- Developer: Data General
- Written in: C
- OS family: UNIX System V with additions from BSD
- Working state: Historic
- Initial release: March 1985; 40 years ago
- Latest release: 5.4 Release 4.20 (MU07) / April 2001; 24 years ago
- Available in: English
- Supported platforms: Eclipse MV minicomputer line, AViiON workstation and server line
- Default user interface: IXI X.desktop environment

= DG/UX =

DG/UX is a discontinued Unix operating system developed by Data General for its Eclipse MV minicomputer line, and later the AViiON workstation and server line (both Motorola 88000 and Intel IA-32-based variants).

==Overview==
By 1985 most computer companies offered Unix as an alternative to their proprietary operating systems. DG/UX 1.00, released by Data General in March 1985, was based on UNIX System V Release 2 with additions from 4.1BSD. By 1987, DG/UX 3.10 had been released, with 4.2BSD TCP/IP networking, NFS and the X Window System included. DG/UX 4.00, in 1988, was a comprehensive re-design of the system, based on System V Release 3, and supporting symmetric multiprocessing on the Eclipse MV. The 4.00 filesystem was based on the AOS/VS II filesystem and, using the logical disk facility, could span multiple disks. DG/UX 5.4, released around 1991, replaced the legacy Unix file buffer cache with unified, demand paged virtual memory management. Later versions were based on System V Release 4.

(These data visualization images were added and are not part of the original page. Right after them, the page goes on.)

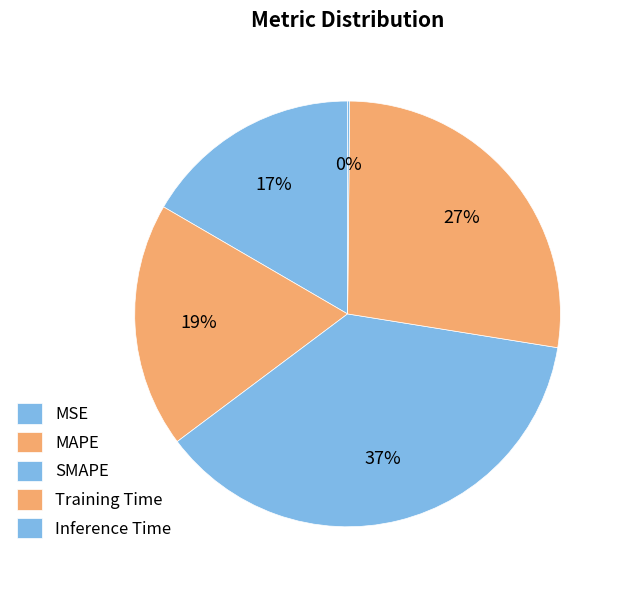

To the nearest percent, what portion does MAPE represent?

19%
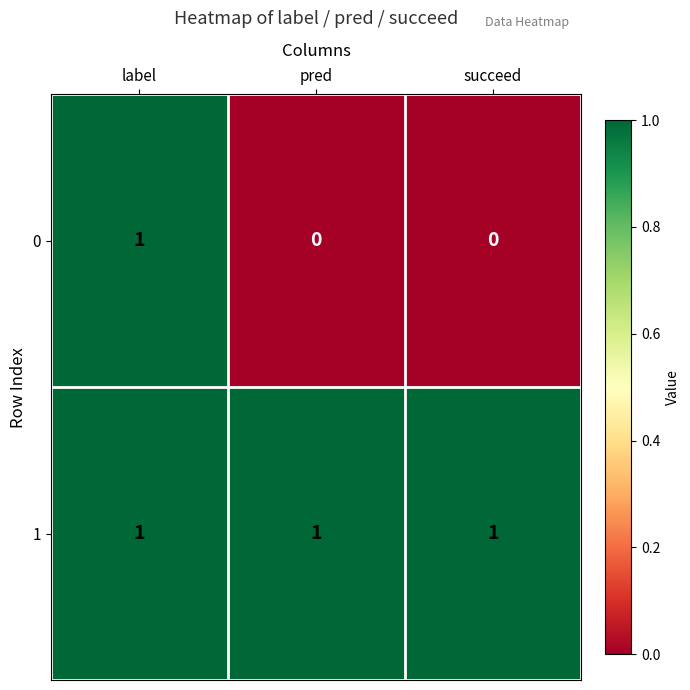

At how many categories does at least one series exceed 0?

3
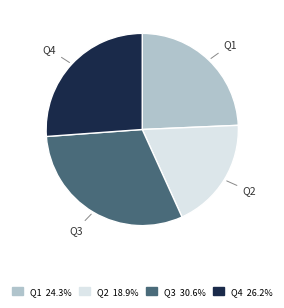

Which category has the smallest portion of the pie?

Q2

On the AViiON, DG/UX supported multiprocessor machines at a time when most variants of Unix did not. The operating system was also more complete than some other Unix variants; for example, the operating system included a full C compiler (gcc) and also a logical volume manager. The OS was small and compact, but rich in features. It was simple and easy to install and did not require vast resources of memory or processing power. For example, a six-way Pentium Pro-based AViiON would support several hundred users using text terminals.

The volume manager built into the OS was simple, but very powerful. All disk administration could be performed online, without taking any file system offline. This included extending, relocating, mirroring or shrinking. The same functions could be performed on the swap area, allowing in-place migrations of disk storage without downtime. DG/UX 5.4 supported filesystem shrinking, "split mirror" online backup, filesystems up to 2 TB, and filesystem journaling in 1991. Few vendors offered similar features at that time.

DG/UX had a high-performance and stable clustered filesystem. The Clariion storage NAS was connected by high-voltage SCSI controllers, and SCSI hubs. Each server had double SCSI controllers for failover reasons. Both controllers were master on the same bus, at the same time these filesystems were NFS-mounted from the cluster-master's floating IP address. The data was written from each cluster node directly by the SCSI bus, but the orchestration, the inode tables, where written by the NFS-mount from each cluster member.

Later versions added support for processor and memory affinity to support their high-end multiprocessor NUMA AViiON system.